Why do family-owning businesses need an experienced consultant?

The answer is simple: the seasoned family governance consultant always begins with the end in mind. Their role is primarily to enable the family to embrace a transformative culture where the family will welcome change, relentlessly pursue its shared purpose, and understand that governance is a process that is deliberate, intentional, and curated according to what the family desires as they prepare for a future that is different from the present. The specialist is also expected to know what to do, be highly focused, and set milestones for the family to accomplish its objectives. Regardless of the disruptions caused by emotional and hostile family members, the experienced consultant continues to drive ahead. 

A good specialist’s role is also to inspire, encourage, and in many cases, assert his or her role that family members must be fair, transparent, and fully committed to investing their time and resources in pursuit of governance. And finally, the consultant’s task is to amplify a very important message: that governance, succession, family harmony, and legacy go hand in hand. They are meant to instill how these powerful elements will be the platform to ensure continuity and embolden the family in its transition from being fragmented, divisive, and highly emotional with an informal perspective to a formal one replete with rules, roles, rights, responsibilities and real accountability.

A Bad Consultant

On the other hand, an inexperienced consultant tends to get intimidated and, in most cases, can get sidelined by too many disruptions (we are all very busy with work, we don’t have time to work on many rules, we don’t even have time to enforce what we agreed upon, we didn’t know that governance entails attending sessions, we have been used to a transactional mindset, what is the use of joining, whatever we suggest will lead to nothing, papa as the founder will always have the final say, etc.). It is normal for the family to constantly engage in petty arguments aggravated by a string of egos clashing, notably coming from the adult children, founding generation, business owners, and other members of the clan. But when a major trigger like the death of the leader or a marital conflict happens, a novice consultant can unsurprisingly be rattled and eventually veer off course.

I should know because it happened to me and I struggled for years to find the right governance formula to manage family dynamics. My team had to go back to the basics to learn and relearn the very essence of governance. I literally traveled the world (in part thanks to World Bank/IFC) to study, research, deliver position papers, re-formulate other family models, and concoct authentic governance and succession models tailored to Asians, especially for family enterprises operating in ASEAN countries.

The Family Does it All

On top of all these multitudes of family dynamics at play, there are operational issues and external risks aggravated by global pressures that family enterprises and their owners are facing. All these can be quite daunting as the business transitions to the next generation.

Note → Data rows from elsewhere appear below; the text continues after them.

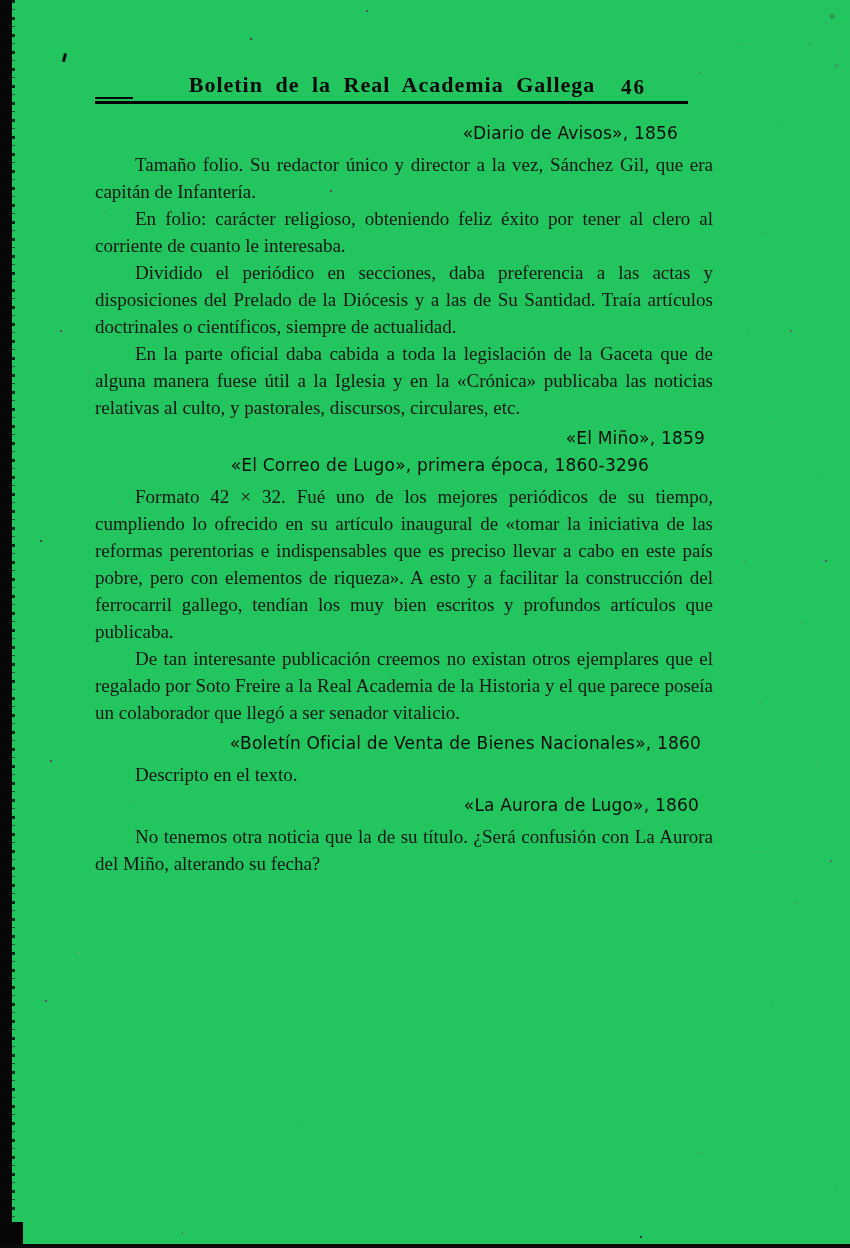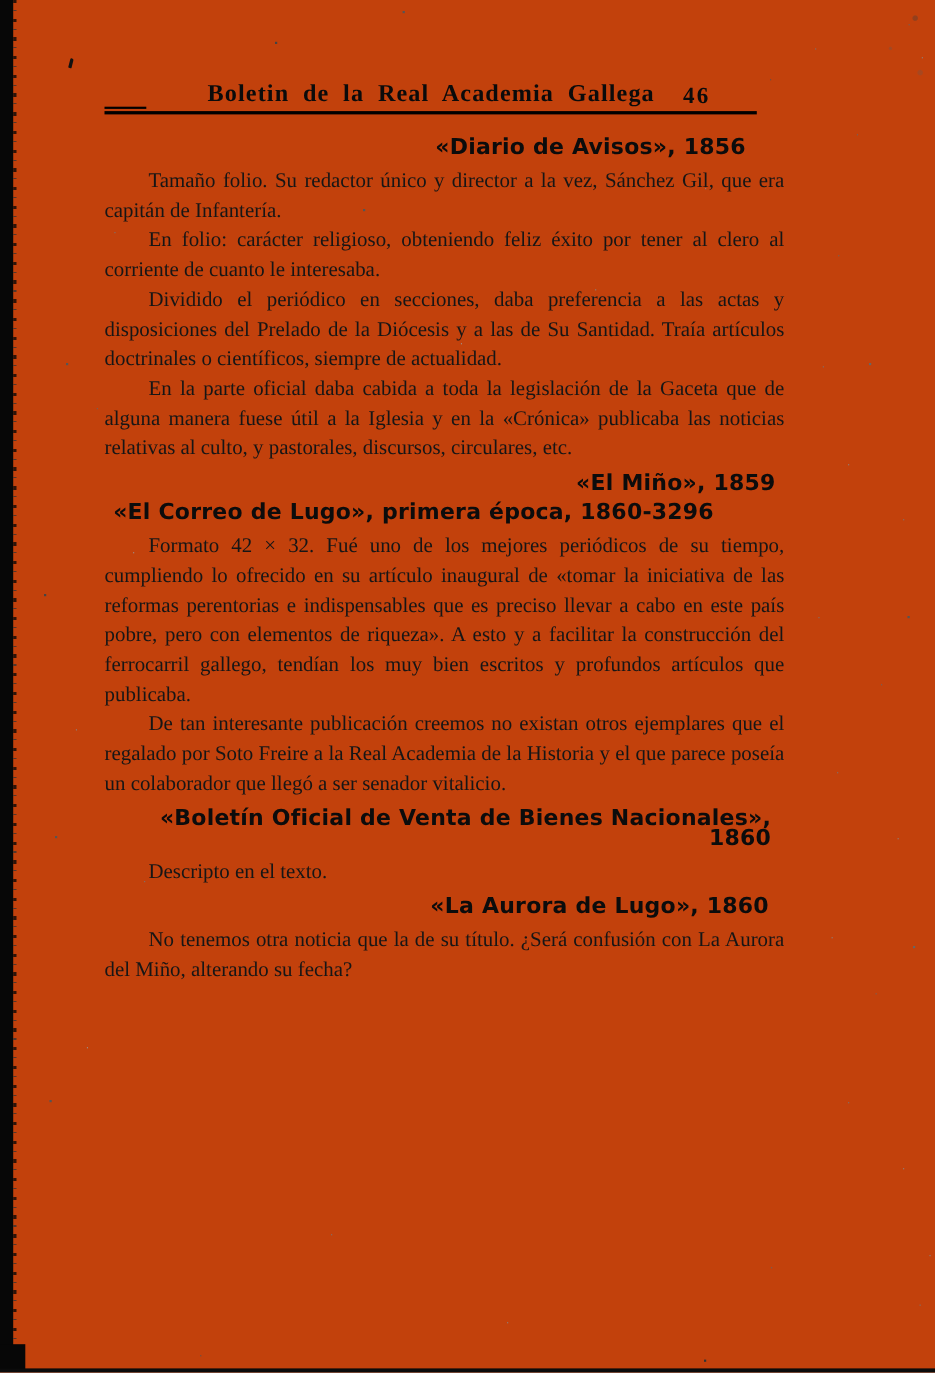--- a/index.html
+++ b/index.html
@@ -1,18 +1,18 @@
 <!DOCTYPE html>
 <html lang="es"><head>
 <meta charset="utf-8">
 <style>
   html,body { margin:0; padding:0; background:#d9d9d9; }
   .page {
     position:relative; width:850px; height:1248px;
-    background:#c2410c; overflow:hidden;
+    background:#22c55e; overflow:hidden;
     font-family:"Liberation Serif", serif;
   }
   
   .binding-bar { position:absolute; left:0; top:0; width:12px; height:1246px; background:#070707; }
   .binding-bar-edge { position:absolute; left:12px; top:0; width:3px; height:1246px;
     background:repeating-linear-gradient(to bottom,#070707 0 3px, transparent 3px 9px, #333 9px 10px, transparent 10px 17px); opacity:.8; }
   .bottom-blob { position:absolute; left:0; top:1222px; width:23px; height:24px; background:#070707; }
   .bottom-edge { position:absolute; left:0; top:1244px; width:850px; height:4px; background:#0b0b0b; }
   .corner-smudge { position:absolute; right:0; top:0; width:90px; height:110px;
     background:radial-gradient(circle at 80% 15%, rgba(60,60,60,.35) 0 2px, transparent 3px),
@@ -35,21 +35,21 @@
       45px 1000px #555, 640px 1236px #333, 366px 10px #555; }
   
   .journal-title { position:absolute; top:72px; left:95px; width:594px; text-align:center;
     font-weight:bold; font-size:22px; letter-spacing:1px; word-spacing:6px; color:#0b0b0b; }
   .page-number { position:absolute; top:75px; left:621px; font-weight:bold; font-size:21px;
     letter-spacing:2px; color:#0b0b0b; }
   .header-rule { position:absolute; top:101px; left:95px; width:593px; height:3px; background:#000; }
   .header-rule-dash { position:absolute; top:97px; left:95px; width:38px; height:2px; background:#000; }
   
   .page-body { position:absolute; top:116px; left:95px; width:618px; color:#161616; }
-  .entry-heading { font-family:"DejaVu Sans", sans-serif; font-weight:bold; font-size:20px;
+  .entry-heading { font-family:"DejaVu Sans", sans-serif; font-weight:normal; font-size:17px;
     line-height:18px; text-align:right; margin:8px 0 9px; color:#0c0c0c; letter-spacing:.2px; }
   .body-par { margin:0; font-size:19px; line-height:27px; text-align:justify; text-indent:40px; }
   .it { }
 </style>
 </head>
 <body>
 
 <div class="page">
   <div class="binding-bar"></div>
   <div class="binding-bar-edge"></div>

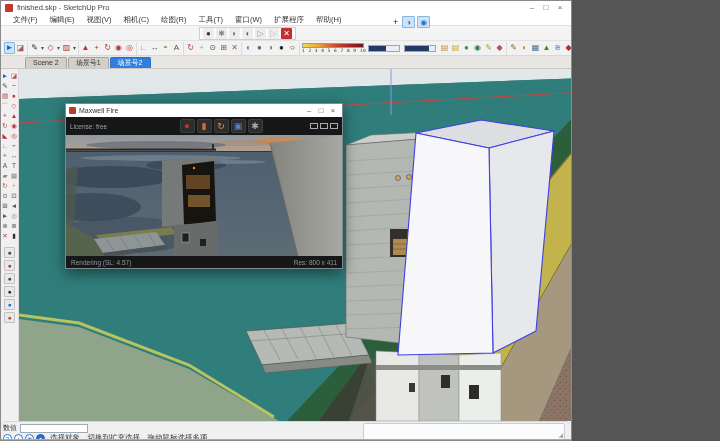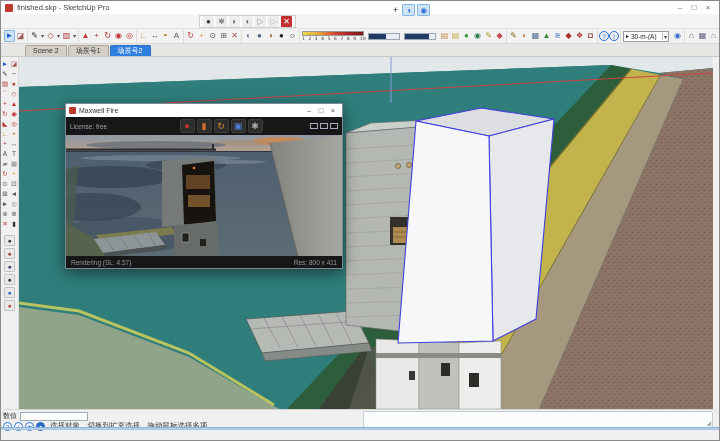--- a/index.html
+++ b/index.html
@@ -1,17 +1,17 @@
 <!DOCTYPE html>
 <html><head>
 <meta charset="utf-8">
 <style>
   html,body{margin:0;padding:0;background:#555;}
   *{box-sizing:border-box;user-select:none;}
-  #app{position:relative;width:720px;height:441px;background:#f0f0f0;
+  #app{position:relative;width:572px;height:441px;background:#f0f0f0;
        font-family:"Liberation Sans","DejaVu Sans",sans-serif;overflow:hidden;
        border:1px solid #8a8a8a;}
   
   .titlebar{height:13px;background:#ffffff;display:flex;align-items:center;padding:0 4px;font-size:7.5px;color:#444;}
   .app-ico{width:8px;height:8px;background:#c0392b;border-radius:1px;margin-right:4px;flex:none;}
   .title-text{flex:1;}
   .win-ctl{width:14px;text-align:center;color:#666;font-size:8px;line-height:12px;}
   
   .menubar{height:12px;background:#fff;border-bottom:1px solid #e2e2e2;display:flex;align-items:center;padding-left:6px;}
   .menu-item{font-size:7.5px;color:#333;padding:0 6px;line-height:12px;white-space:nowrap;}
@@ -84,20 +84,31 @@
 <div id="app">
 
   <div class="titlebar">
     <div class="app-ico"></div>
     <div class="title-text">finished.skp - SketchUp Pro</div>
     <div class="win-ctl">–</div>
     <div class="win-ctl">□</div>
     <div class="win-ctl">×</div>
   </div>
 
+  <div class="menubar" id="menu-items">
+      <div class="menu-item">文件(F)</div>
+      <div class="menu-item">编辑(E)</div>
+      <div class="menu-item">视图(V)</div>
+      <div class="menu-item">相机(C)</div>
+      <div class="menu-item">绘图(R)</div>
+      <div class="menu-item">工具(T)</div>
+      <div class="menu-item">窗口(W)</div>
+      <div class="menu-item">扩展程序</div>
+      <div class="menu-item">帮助(H)</div>
+    </div>
 
   <div class="toolbar-upper">
     <div class="float-toolbar" id="upper-icons">
         <div class="uticon" style="color: rgb(58, 58, 58);">●</div>
         <div class="uticon" style="color: rgb(136, 136, 136);">✱</div>
         <div class="uticon" style="color: rgb(102, 102, 102);">◗</div>
         <div class="uticon" style="color: rgb(102, 102, 102);">◖</div>
         <div class="uticon" style="color: rgb(153, 153, 153);">▷</div>
         <div class="uticon" style="color: rgb(187, 187, 187);">▷</div>
         <div class="uticon" style="color: rgb(255, 255, 255); background: rgb(192, 48, 48);">✕</div>

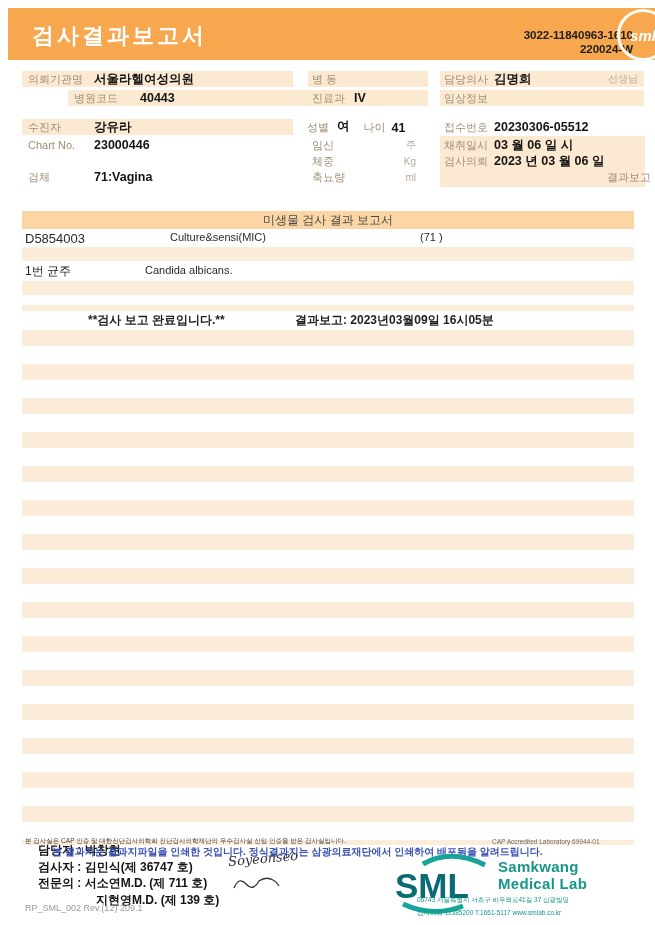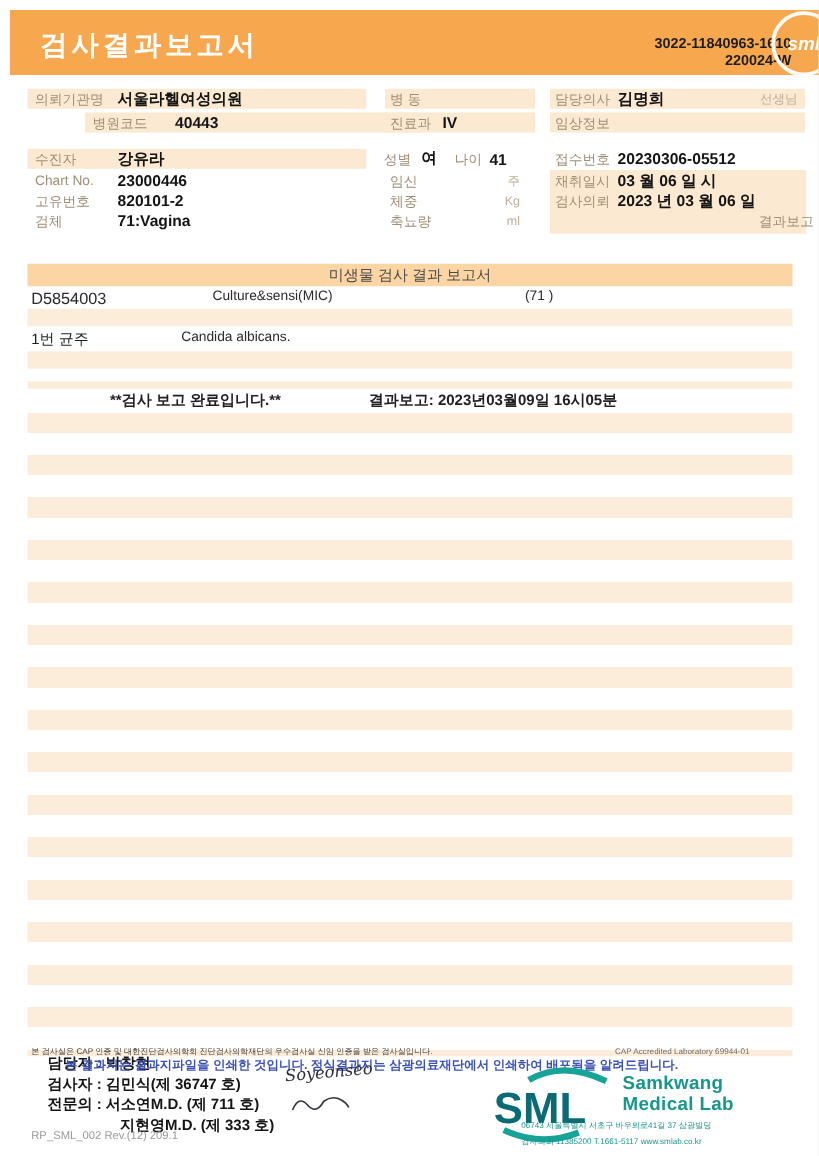--- a/index.html
+++ b/index.html
@@ -97,24 +97,20 @@
   </div>
 
   <div class="frow band" style="left:22px; top:119px; width:265px; padding-left:6px;">
     <span class="lbl" style="width:66px;">수진자</span>
     <span class="val">강유라</span>
   </div>
   <div class="frow" style="left:22px; top:137px; width:265px; padding-left:6px;">
     <span class="lbl" style="width:66px;">Chart No.</span>
     <span class="val">23000446</span>
   </div>
-  <div class="frow" style="left:22px; top:153px; width:265px; padding-left:6px;">
-    <span class="lbl" style="width:66px;">고유번호</span>
-    <span class="val">820101-2</span>
-  </div>
   <div class="frow" style="left:22px; top:169px; width:265px; padding-left:6px;">
     <span class="lbl" style="width:66px;">검체</span>
     <span class="val">71:Vagina</span>
   </div>
 
   <div class="frow" style="left:303px; top:119px; width:116px; padding-left:4px;align-items:flex-end;">
     <span class="lbl" style="width:30px;">성별</span>
     <span class="val">여</span>
     <span class="lbl" style="margin-left:14px; width:28px;">나이</span>
     <span class="val">41</span>
@@ -169,21 +165,21 @@
 
   <div class="stripes"></div>
 
   <div class="accred">본 검사실은 CAP 인증 및 대한진단검사의학회 진단검사의학재단의 우수검사실 신임 인증을 받은 검사실입니다.</div>
   <div class="capno">CAP Accredited Laboratory 69944-01</div>
 
   <div class="staff">
     <div>담당자 : 박창현</div>
     <div>검사자 : 김민식(제 36747 호)</div>
     <div>전문의 : 서소연M.D. (제 711 호)</div>
-    <div class="indent">지현영M.D. (제 333 호)</div>
+    <div class="indent">지현영M.D. (제 139 호)</div>
   </div>
 
   <div class="notice">본 결과지는 결과지파일을 인쇄한 것입니다. 정식결과지는 삼광의료재단에서 인쇄하여 배포됨을 알려드립니다.</div>
 
   <div class="sig1">Soyeonseo</div>
   <div class="sig2">
     <svg width="52" height="20" viewBox="0 0 52 20">
       <path d="M4 14 q5 -12 12 -4 t13 -3 q7 -5 14 -1 q4 2 6 6" fill="none" stroke="#33333f" stroke-width="1.3"></path>
     </svg>
   </div>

In essence, consultants must understand that the ‘family must do it all’ mindset is the core of their very existence and the compelling reason why they have survived and thrived throughout their existence. Paradoxically, it is the same mindset that will cause the downfall of the business as it is the very reason why conflicts are pervasive in many family-owned businesses. It is important that the family with a consultant start redefining their concept of the family business by instituting the 5 R’s (Rules, Roles, Rights, Responsibilities, and Real Accountability).